Arudinoは、非理系の芸術家なんかでも、電子デバイスを使った作品を作れることを意識して作られているみたいで、取っつき易い作りになっている。そしてまた、発想として、右往左往しながら試作を作ってねという感じ。昭和の少年技師達が、半田ごてを持ちながら右往左往していたのが、スクリーン上で右往左往するのに変ったという印象だ。

もちろん、最初はプログラム言語なんて分っていないから、本の例題を呪文のように打込んで、本の通の結線をすれば、動作する。このあたり、最初はブラックボックスなんだけれども、それは、大昔の少年少女が、雑誌に付属のコードをPCに打込んだのと同じ作業。繰返していくうちに、ブラックがグレーになって、やがてホワイトになっていくだろうと思う。本の後ろには、言語リファレンスもついている。また、本に書いてある以外の外部器機と接続しようとすれば、自ずと、色々な知識が必要になっていくはずだ。
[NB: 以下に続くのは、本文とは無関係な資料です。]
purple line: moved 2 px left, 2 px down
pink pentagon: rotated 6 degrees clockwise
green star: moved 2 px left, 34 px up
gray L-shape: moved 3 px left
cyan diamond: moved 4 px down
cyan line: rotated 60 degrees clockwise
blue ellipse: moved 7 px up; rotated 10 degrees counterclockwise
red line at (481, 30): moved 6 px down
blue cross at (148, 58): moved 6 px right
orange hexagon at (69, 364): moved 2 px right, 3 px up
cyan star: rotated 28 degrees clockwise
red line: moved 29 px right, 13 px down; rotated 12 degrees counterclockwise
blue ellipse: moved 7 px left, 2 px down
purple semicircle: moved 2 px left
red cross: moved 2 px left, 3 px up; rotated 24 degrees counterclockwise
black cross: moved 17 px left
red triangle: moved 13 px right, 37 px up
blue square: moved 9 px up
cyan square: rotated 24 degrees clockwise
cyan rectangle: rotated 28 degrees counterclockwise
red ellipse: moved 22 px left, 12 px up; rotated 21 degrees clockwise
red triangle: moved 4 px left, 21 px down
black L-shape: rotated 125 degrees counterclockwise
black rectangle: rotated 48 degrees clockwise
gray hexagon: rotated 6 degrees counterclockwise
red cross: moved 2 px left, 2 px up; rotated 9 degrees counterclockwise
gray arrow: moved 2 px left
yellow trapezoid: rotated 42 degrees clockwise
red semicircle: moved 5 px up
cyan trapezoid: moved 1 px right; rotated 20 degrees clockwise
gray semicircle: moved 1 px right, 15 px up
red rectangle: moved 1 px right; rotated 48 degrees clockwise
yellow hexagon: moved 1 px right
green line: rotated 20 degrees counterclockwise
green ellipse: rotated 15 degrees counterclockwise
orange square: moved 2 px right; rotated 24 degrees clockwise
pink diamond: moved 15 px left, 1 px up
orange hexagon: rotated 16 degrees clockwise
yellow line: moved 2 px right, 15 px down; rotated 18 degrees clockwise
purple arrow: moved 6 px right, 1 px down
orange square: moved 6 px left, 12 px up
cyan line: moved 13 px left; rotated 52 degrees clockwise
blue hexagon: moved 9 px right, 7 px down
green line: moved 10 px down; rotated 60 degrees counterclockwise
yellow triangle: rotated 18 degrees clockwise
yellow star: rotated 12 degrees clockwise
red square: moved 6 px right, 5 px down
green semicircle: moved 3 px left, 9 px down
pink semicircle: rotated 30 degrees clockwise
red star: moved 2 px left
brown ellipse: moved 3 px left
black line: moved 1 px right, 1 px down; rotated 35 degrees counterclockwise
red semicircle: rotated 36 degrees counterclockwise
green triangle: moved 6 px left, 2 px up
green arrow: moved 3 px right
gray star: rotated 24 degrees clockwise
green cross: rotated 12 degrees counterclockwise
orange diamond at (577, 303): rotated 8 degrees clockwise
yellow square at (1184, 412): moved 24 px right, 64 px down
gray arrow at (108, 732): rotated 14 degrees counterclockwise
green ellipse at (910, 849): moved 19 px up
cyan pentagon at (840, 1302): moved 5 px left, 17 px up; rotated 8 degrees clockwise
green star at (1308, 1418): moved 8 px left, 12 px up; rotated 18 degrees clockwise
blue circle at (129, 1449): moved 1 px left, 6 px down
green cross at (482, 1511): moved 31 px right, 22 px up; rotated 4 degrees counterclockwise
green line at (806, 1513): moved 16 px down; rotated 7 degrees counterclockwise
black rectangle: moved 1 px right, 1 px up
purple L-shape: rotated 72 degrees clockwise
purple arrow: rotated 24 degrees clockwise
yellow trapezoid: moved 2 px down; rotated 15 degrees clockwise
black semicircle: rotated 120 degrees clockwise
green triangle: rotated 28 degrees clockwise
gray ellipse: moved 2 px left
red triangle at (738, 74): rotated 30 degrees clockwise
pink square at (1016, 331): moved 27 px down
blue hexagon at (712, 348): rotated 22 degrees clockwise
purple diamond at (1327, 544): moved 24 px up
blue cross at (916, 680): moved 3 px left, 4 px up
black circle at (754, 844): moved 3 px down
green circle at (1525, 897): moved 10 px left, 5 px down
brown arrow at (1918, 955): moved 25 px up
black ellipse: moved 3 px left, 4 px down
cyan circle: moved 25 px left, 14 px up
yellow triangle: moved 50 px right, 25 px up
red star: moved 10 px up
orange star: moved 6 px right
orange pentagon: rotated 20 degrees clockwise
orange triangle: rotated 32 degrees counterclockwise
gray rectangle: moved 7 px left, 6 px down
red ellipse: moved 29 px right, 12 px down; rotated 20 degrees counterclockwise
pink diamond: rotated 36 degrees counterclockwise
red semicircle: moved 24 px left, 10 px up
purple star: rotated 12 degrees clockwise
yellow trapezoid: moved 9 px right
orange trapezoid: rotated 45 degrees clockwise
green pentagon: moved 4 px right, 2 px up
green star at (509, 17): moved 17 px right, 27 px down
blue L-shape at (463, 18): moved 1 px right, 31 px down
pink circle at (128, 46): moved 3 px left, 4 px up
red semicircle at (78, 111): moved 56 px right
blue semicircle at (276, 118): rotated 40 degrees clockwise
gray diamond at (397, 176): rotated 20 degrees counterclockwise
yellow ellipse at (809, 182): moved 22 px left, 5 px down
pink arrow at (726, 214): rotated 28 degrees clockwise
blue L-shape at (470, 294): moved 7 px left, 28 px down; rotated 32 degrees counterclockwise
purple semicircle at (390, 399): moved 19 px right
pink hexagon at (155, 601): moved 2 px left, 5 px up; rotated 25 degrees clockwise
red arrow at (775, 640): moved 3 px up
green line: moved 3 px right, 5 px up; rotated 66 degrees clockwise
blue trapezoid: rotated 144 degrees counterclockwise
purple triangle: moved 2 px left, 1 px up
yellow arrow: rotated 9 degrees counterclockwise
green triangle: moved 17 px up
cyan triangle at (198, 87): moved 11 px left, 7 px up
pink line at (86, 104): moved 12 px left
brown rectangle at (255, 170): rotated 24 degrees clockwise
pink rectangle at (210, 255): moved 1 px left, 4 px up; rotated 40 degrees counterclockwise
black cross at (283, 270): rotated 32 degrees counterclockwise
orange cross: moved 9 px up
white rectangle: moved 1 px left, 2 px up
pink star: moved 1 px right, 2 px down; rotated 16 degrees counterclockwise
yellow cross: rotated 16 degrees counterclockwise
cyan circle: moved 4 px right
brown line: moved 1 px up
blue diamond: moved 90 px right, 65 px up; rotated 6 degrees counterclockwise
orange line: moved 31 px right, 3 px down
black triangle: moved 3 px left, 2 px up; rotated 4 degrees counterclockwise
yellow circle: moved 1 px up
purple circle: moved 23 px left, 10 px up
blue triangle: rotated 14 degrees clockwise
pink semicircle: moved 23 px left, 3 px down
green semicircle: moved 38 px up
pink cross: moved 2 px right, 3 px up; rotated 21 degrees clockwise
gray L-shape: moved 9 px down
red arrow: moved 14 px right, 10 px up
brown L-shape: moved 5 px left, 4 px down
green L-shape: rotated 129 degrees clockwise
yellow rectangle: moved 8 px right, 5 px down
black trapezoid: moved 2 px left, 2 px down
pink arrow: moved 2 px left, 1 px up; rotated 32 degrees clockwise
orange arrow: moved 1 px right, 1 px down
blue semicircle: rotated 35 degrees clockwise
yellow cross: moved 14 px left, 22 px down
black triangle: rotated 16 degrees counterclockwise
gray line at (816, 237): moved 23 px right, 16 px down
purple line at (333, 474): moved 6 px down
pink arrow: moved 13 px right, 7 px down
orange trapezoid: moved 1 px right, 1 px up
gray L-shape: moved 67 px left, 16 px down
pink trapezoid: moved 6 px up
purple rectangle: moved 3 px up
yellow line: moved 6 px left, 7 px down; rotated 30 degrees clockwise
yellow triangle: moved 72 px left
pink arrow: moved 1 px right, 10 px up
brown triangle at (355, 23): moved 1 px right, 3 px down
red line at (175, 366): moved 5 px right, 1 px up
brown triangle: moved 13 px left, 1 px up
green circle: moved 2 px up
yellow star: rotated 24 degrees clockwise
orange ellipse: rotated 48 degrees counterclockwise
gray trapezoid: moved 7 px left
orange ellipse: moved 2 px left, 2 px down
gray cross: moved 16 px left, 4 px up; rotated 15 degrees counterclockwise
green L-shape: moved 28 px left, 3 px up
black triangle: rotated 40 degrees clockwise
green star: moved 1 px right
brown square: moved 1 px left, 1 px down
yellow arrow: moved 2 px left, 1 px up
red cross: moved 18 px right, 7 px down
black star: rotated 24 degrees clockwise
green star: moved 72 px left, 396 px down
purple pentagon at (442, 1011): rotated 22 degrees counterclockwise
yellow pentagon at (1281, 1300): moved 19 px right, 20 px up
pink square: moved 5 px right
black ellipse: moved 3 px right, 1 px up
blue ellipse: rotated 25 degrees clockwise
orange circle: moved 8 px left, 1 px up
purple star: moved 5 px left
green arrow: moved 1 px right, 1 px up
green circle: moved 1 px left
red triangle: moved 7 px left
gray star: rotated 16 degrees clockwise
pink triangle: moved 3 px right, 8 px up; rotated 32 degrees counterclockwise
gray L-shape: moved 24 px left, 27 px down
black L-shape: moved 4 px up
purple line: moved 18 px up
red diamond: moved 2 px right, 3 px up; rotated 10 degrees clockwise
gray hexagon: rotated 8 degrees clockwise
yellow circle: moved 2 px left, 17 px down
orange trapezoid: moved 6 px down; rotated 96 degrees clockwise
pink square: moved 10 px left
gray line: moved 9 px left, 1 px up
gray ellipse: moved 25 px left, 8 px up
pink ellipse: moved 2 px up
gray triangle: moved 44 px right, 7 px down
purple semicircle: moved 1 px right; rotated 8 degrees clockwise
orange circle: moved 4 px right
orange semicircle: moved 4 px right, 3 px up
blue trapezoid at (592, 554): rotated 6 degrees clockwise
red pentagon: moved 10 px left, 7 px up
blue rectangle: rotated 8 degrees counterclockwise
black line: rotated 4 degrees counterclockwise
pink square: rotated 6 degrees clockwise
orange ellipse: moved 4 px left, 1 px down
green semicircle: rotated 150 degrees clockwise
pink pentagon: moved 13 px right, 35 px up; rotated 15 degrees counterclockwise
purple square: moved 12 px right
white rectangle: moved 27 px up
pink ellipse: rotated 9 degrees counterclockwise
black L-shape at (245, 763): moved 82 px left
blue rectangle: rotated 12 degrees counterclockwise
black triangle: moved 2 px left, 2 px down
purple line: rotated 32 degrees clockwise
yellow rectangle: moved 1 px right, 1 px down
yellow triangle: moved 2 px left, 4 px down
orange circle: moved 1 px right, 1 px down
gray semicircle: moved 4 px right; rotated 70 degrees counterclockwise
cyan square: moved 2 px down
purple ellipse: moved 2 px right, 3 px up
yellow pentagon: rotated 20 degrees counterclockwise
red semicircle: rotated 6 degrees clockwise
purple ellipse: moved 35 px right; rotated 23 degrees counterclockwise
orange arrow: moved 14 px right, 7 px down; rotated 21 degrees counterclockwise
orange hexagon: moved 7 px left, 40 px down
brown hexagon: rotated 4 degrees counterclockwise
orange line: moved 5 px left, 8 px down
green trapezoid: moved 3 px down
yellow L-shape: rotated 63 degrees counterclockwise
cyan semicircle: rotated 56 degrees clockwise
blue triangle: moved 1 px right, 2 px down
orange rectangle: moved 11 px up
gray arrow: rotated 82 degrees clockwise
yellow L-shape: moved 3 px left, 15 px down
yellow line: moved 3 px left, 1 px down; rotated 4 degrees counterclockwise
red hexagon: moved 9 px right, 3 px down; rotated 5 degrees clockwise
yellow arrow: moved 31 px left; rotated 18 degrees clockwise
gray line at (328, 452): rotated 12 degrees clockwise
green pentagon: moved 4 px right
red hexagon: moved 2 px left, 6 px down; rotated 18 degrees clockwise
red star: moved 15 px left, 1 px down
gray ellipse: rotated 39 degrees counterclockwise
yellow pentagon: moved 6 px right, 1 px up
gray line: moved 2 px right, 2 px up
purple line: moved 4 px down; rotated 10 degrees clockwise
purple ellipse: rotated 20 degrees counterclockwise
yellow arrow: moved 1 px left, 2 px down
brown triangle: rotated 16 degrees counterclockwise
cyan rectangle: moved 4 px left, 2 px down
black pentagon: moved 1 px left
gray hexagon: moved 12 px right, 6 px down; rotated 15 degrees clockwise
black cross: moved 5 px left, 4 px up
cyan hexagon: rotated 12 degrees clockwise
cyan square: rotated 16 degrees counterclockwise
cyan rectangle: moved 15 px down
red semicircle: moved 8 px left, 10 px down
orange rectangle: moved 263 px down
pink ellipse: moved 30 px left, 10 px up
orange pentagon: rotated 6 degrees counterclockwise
本を眺めながら思うのは、ソフトウェア絡みのことはハードウェア絡みに比べて回転が速いよなということ。たとえば、LEDの点滅周期を変える課題など、その場で、待ち時間を変えれば、点灯時間が変るのが目に見える。これをコンデンサと抵抗の変化でやろうなんて考えると、(ブレッドボードならともかく、)結構な時間がかかる。ソフトウエア絡みのことは、何かをやった結果に対するフィードバックが早く、それ故に、ハードウェアをいじるのに比べると、同じ時間で、より多くの試行錯誤が出来るだろうと思う。

少年技師という言葉は死語だろうから、それに代わる言葉が必要なんだけれど、そんな言葉の持ち合わせがないので、死語とは思いながら使うなら、この本、令和の少年技師には合っていると思う。